The 2004 IWFE also means it’s time for the third annual International Window Film Tint-Off. The contest gives the world’s best automotive applicators the opportunity to demonstrate their ability to tint efficiently and correctly. The contestants are judged on the cleanliness of the application and car as well as the quality of their work. Thirteen countries have been represented previously by tinters competing for a trophy, customized leather jacket, cash prize and rights to the title, “World’s Best Tinter.”
Texas House Debates S.B. 345
Senate Bill 345 is in the process of being moved through the Texas state legislature. Introduced by Sen. Ogden, the bill would change the state’s film law to a net law that would combine the light transmission of the tint with the manufactured tinted window. The combined net total of light transmission allowed under the proposed bill would be 25 percent, which when applied to a windshield with a factory glass VLT of 70 percent, would mean that only the addition of films in the 50-percent range would classify as legal when applied to the manufacturer-tinted lites. The proposed amendment is 15-percent more restrictive for the front sidelites than current Texas legislation.
The bill would also require the rear sidelites to comply with the 35-percent standard and would prohibit darker film on the backlites of SUVs unless factory-tinted by the manufacturer. In addition, the bill will revoke the exclusion of pre-1988 vehicles from subjection to the new laws and blue would become a prohibited color. At press time, the bill had been received in the House from the Senate and was referred to the transportation committee.
AIMCAL Recognizes Toray and Bekaert
In the Association of Industrial Metallizers, Coaters and Lamin-ators’ (AIMCAL’s) product of the year division, Bekaert Specialty Films of San Diego was awarded a technical award in the industrial category for its part in creating the SpeedStack7 laminated, multi-use, tear-off visor system from Racing Optics of San Clemente, Calif.

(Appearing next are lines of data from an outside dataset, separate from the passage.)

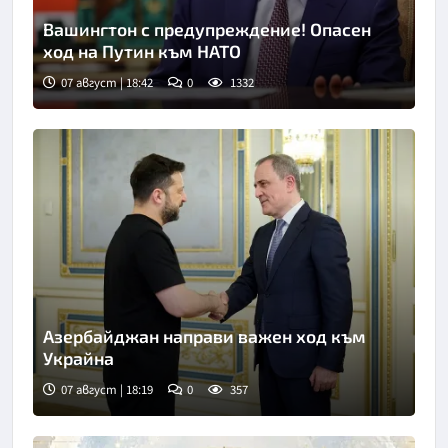
Вашингтон с предупреждение! Опасен
ход на Путин към НАТО
07 август | 18:42
0
1332
Азербайджан направи важен ход към
Украйна
07 август | 18:19
0
357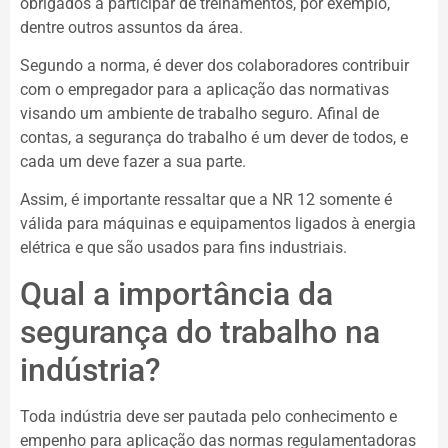
obrigados a participar de treinamentos, por exemplo,
dentre outros assuntos da área.
Segundo a norma, é dever dos colaboradores contribuir
com o empregador para a aplicação das normativas
visando um ambiente de trabalho seguro. Afinal de
contas, a segurança do trabalho é um dever de todos, e
cada um deve fazer a sua parte.
Assim, é importante ressaltar que a NR 12 somente é
válida para máquinas e equipamentos ligados à energia
elétrica e que são usados para fins industriais.
Qual a importância da
segurança do trabalho na
indústria?
Toda indústria deve ser pautada pelo conhecimento e
empenho para aplicação das normas regulamentadoras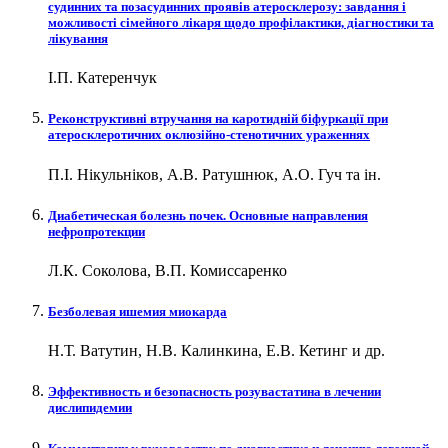
судинних та позасудинних проявів атеросклерозу: завдання і
можливості сімейного лікаря щодо профілактики, діагностики та
лікування
І.П. Катеренчук
Реконструктивні втручання на каротидній біфуркації при
атеросклеротичних оклюзійно-стенотичних ураженнях
П.І. Нікульніков, А.В. Ратушнюк, А.О. Гуч та ін.
Диабетическая болезнь почек. Основные направления
нефропротекции
Л.К. Соколова, В.П. Комиссаренко
Безболевая ишемия миокарда
Н.Т. Ватутин, Н.В. Калинкина, Е.В. Кетинг и др.
Эффективность и безопасность розувастатина в лечении
дислипидемии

The visor cover was constructed of a laminated stack of optical-grade Mylar polyester film from DuPont Co., of Wilmington, Del. The stackable layers of 2-millimeter polyester/0.1-millimeter adhesive film enable users to peel off a layer as it becomes scratched or dirty during racing, surgery, industrial cleaning and painting, dental procedures or shot basting.

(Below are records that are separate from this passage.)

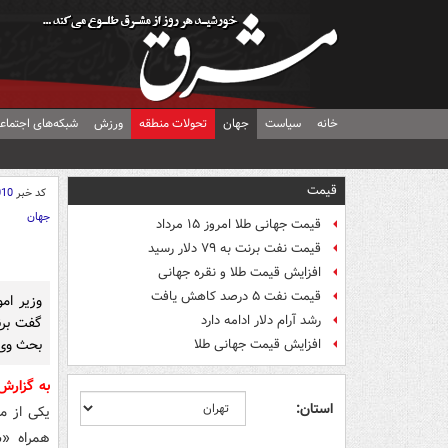
خانه
سیاست
جهان
تحولات منطقه
ورزش
شبکه‌های اجتماع
قیمت
کد خبر
010
جهان
قیمت جهانی طلا امروز ۱۵ مرداد
قیمت نفت برنت به ۷۹ دلار رسید
افزایش قیمت طلا و نقره جهانی
قیمت نفت ۵ درصد کاهش یافت
وزیر ام
رشد آرام دلار ادامه دارد
گفت برن
بحث وی د
افزایش قیمت جهانی طلا
به گزارش
استان:
یکی از م
همراه «س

“Maintaining film and adhesive characteristics to preserve optical characteristics is pretty incredible,” said the judges.
In addition, Toray Plastics (America) Inc. of North Kingstown, R.I., was a finalist in the material category of the Technology of the Year Award presented at the group’s winter management meeting. Toray was recognized for its LumBrite U6E polyester film, which the company says is the first directly embossable polyester for holographic applications.